The indigenously developed supersonic interceptor missile, launched from a defense base in India’s eastern state of Odisha, hit an incoming ballistic missile target at around 12:52 a.m. local time Nov. 23, according to Ravi Gupta, an official at the Defense Research and Development Organization (DRDO).
The 7.5-meter AAD missile struck the ballistic missile — a modified surface-to-surface Prithvi missile fired from the Integrated Test Range at Chandipur, about 70 km (43 mi.) away from Wheeler Island — at an altitude of about 15 km (9.3 mi.), Gupta says.

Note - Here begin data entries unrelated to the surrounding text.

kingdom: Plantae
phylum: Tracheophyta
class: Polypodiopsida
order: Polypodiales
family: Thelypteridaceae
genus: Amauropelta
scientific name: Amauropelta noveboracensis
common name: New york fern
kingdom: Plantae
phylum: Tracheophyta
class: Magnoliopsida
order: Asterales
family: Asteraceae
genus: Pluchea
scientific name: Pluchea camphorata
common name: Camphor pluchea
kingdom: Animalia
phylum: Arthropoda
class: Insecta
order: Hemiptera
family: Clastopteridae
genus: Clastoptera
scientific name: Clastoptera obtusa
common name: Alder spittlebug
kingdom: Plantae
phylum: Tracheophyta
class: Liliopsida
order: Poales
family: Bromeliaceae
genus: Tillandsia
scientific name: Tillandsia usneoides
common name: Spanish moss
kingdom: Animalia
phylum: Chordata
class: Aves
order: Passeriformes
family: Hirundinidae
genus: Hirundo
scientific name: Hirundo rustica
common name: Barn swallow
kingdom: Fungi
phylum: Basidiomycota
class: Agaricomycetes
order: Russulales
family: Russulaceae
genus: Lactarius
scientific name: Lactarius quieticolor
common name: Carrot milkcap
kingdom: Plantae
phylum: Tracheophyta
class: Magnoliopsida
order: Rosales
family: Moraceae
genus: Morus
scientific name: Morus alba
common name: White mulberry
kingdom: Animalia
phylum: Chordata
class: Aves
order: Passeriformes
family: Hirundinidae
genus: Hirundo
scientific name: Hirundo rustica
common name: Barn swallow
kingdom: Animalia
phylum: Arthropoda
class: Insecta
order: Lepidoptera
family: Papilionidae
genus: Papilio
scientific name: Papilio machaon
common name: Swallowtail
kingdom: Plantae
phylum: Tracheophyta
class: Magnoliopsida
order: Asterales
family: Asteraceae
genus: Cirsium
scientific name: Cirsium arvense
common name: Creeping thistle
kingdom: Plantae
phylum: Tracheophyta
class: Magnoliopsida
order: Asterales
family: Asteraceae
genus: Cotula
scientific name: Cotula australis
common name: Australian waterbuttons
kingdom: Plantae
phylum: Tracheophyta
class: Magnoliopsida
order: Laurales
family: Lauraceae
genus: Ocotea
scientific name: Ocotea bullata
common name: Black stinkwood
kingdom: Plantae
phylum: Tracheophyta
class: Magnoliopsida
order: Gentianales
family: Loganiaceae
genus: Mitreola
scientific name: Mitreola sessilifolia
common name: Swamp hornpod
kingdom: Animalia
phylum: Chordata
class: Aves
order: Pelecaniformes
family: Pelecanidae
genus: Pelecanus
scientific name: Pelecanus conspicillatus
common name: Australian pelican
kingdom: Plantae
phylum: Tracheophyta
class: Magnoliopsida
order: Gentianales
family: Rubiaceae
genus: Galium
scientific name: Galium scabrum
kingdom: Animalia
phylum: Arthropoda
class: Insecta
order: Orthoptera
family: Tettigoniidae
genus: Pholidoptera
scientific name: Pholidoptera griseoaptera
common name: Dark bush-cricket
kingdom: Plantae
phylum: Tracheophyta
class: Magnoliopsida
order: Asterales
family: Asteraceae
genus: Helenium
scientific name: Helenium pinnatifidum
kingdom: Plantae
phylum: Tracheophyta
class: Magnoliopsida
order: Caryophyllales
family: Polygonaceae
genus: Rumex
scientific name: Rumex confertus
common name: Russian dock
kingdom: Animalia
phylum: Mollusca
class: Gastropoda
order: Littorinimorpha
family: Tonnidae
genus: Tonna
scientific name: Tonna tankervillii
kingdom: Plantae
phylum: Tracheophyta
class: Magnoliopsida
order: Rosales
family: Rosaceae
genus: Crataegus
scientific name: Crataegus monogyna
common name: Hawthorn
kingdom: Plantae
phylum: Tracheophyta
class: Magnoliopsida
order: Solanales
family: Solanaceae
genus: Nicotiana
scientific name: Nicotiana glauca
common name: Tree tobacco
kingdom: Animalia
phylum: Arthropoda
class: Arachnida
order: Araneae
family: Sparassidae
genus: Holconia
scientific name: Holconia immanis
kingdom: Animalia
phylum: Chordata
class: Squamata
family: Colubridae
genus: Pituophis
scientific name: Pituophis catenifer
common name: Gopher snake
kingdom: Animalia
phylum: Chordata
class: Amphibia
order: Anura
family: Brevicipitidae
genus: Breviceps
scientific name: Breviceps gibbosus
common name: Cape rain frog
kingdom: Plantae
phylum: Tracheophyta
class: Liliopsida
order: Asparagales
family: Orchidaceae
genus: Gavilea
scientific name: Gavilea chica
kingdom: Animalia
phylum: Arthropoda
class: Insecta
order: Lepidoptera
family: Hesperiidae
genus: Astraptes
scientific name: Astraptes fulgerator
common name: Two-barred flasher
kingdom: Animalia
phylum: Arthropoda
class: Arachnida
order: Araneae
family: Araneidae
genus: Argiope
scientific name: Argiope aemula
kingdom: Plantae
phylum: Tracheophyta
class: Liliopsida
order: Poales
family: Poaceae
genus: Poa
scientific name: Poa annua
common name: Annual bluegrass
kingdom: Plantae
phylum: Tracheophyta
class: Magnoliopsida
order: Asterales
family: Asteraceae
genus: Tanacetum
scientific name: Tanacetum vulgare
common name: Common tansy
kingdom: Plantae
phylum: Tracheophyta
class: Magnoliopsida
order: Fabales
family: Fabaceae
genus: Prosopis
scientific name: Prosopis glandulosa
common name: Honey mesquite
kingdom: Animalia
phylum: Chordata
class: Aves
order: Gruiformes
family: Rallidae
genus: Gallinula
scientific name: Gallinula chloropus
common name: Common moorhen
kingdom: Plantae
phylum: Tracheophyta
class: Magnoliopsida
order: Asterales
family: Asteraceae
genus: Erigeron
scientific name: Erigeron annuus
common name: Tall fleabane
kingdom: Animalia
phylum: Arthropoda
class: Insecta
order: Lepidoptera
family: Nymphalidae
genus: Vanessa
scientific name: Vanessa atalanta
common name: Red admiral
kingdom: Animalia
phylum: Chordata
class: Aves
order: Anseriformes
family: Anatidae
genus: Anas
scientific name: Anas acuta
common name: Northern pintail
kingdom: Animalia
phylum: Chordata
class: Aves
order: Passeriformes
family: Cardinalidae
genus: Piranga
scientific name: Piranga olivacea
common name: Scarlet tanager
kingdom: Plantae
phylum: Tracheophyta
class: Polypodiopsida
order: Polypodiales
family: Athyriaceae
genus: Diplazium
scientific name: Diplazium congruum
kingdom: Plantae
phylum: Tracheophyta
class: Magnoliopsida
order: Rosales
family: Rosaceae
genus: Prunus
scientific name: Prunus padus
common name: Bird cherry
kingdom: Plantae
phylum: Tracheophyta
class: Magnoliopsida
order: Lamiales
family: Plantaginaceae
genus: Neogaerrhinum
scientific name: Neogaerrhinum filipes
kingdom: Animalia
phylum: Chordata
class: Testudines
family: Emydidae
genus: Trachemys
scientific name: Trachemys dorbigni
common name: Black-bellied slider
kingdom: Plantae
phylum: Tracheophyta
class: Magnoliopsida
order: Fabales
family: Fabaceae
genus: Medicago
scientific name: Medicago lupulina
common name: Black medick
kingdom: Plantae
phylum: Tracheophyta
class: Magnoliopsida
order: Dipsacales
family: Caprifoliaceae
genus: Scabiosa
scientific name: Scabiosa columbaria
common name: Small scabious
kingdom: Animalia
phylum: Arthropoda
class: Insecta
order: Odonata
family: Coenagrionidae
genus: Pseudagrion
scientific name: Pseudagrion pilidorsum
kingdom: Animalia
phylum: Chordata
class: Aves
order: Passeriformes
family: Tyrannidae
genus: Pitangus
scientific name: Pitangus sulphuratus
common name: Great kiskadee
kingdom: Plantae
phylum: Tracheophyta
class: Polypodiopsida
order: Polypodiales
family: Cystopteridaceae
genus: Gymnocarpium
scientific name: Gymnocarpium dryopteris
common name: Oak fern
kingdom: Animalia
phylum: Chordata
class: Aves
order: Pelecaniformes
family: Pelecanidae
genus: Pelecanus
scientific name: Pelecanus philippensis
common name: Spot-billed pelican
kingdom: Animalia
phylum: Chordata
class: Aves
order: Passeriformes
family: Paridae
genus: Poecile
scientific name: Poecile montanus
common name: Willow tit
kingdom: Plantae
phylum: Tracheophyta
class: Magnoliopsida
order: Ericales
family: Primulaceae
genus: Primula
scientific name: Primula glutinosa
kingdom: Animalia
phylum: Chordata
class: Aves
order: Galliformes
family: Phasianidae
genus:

Distant long-range radar and multifunction fire control radar systems were able to detect the missile’s launch and track it through its entire path.
In addition to the live missile and interceptor, the test also featured a simulated intercept of a 1,500-km-range target at 120 km altitude. The simulated interception took place almost simultaneously with the live intercept.
“This has proved the capability of DRDO to handle multiple targets with multiple interceptors simultaneously,” the official says.
Meanwhile, DRDO chief V.K. Saraswat was quoted by the media as saying that the research agency is now ready to convert the BMD system from an experimental system to an operational one that can be deployed on demand. “I am confident we can deploy the phase one of the BMD system by 2014,” Saraswat said.
Previous trials of India’s BMD system took place in November 2006, December 2007, March 2009 and February of this year. India is the fifth nation to develop ballistic missile defense capabilities.
According to a defense ministry official, the Indian AAD is on par with the U.S. Patriot-3 missile defense system, and will be put in place over the national capital, New Delhi. The two-tiered Indian BMD program uses the Prithvi Air Defense (PAD) system for intercepts at 50-80 km altitude and the AAD for 15-30 km altitude.
“We have begun some initial work on the third tier. We will try to integrate it with the BMD system once it fructifies,” Saraswat says.